[alsa-devel] The new mixer logic in PA
Heya!
During the last weeks I have been reworking the ALSA mixer and device enumeration handling in PA to be more flexible and support more features of usual mixers/cards then it previously did. (Previously we just picked one simple mixer element and used it for volume and muting; 'Master' for output; 'Capture' for input; and the ALSA device name list we used was hardcoded). I just landed all of this in PA, and would like to pass this at least roughly by you folks, hoping for comments. So here's a rough overview of what's going on:
The current ALSA mixer APIs have been criticized in the past (including by me) for their complexity and stacking of abstraction layers. Some folks (including me) suggested reworking the ALSA mixer APIs to simplify the APIs. After doing my research I am not so sure anymore that this really would be of much benefit -- at least for software like PA.
The reason for that is simply that PA has very specific needs on the mixer interfacing: we are only interested in a subset of the potential functionality: a) we want to do hw volume control when supported for a specific snd_pcm_t with good granularity and range, b) we want mute control, and c) we want to select the output/input port for a snd_pcm_t (i.e. line-in vs. mic/speaker vs. headset). And that's about it.
We generally don't want to support any fancier setups even if the hardware would provide it: we don't want simulatenous output to multiple distinct outports, we want no hw mixing, we don't want to support legacy input sources such as CD/Phone/PCSpk..., no "3D" features, not even input feedback. OTOH PA can do stuff other clients cannot do, e.g. extending in softwre the capabilities of the hw if possible and sensible. e.g. we can extend the volume control range/granularity in software beyond the discrete steps the hw provides.

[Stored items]
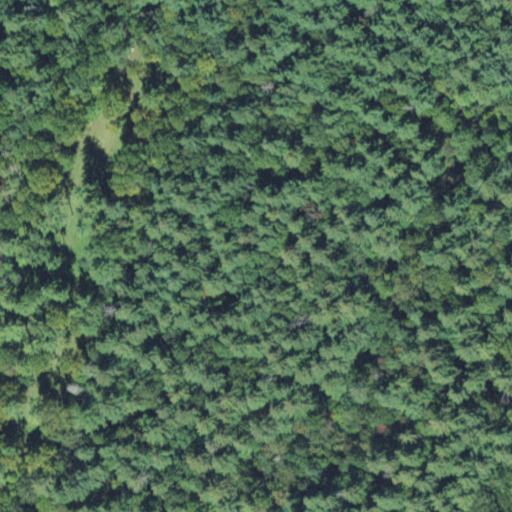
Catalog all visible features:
road: (213, 202)
road: (91, 381)
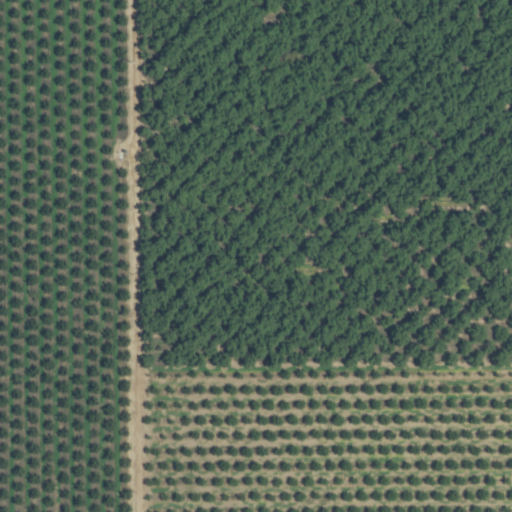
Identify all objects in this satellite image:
road: (137, 256)
crop: (256, 256)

**Short problem 1**:
Answer these questions about the mixer post:
(a) Which simple mixer element was previously used for output?
(b) Does PA want to support hardware mixing?
(c) What does the post say PA can extend in software beyond the discrete steps the hardware provides?
**Short problem 2**: Format each line of the stored items as a numbered list, skipping blank lines and leaving out the pictures.
The mixer post and the stored items have no connection to each other.

**Complete response 1**:
(a) 'Master'
(b) No
(c) The volume control range/granularity

**Complete response 2**:
1. Catalog all visible features:
2. road: (213, 202)
3. road: (91, 381)
4. Identify all objects in this satellite image:
5. road: (137, 256)
6. crop: (256, 256)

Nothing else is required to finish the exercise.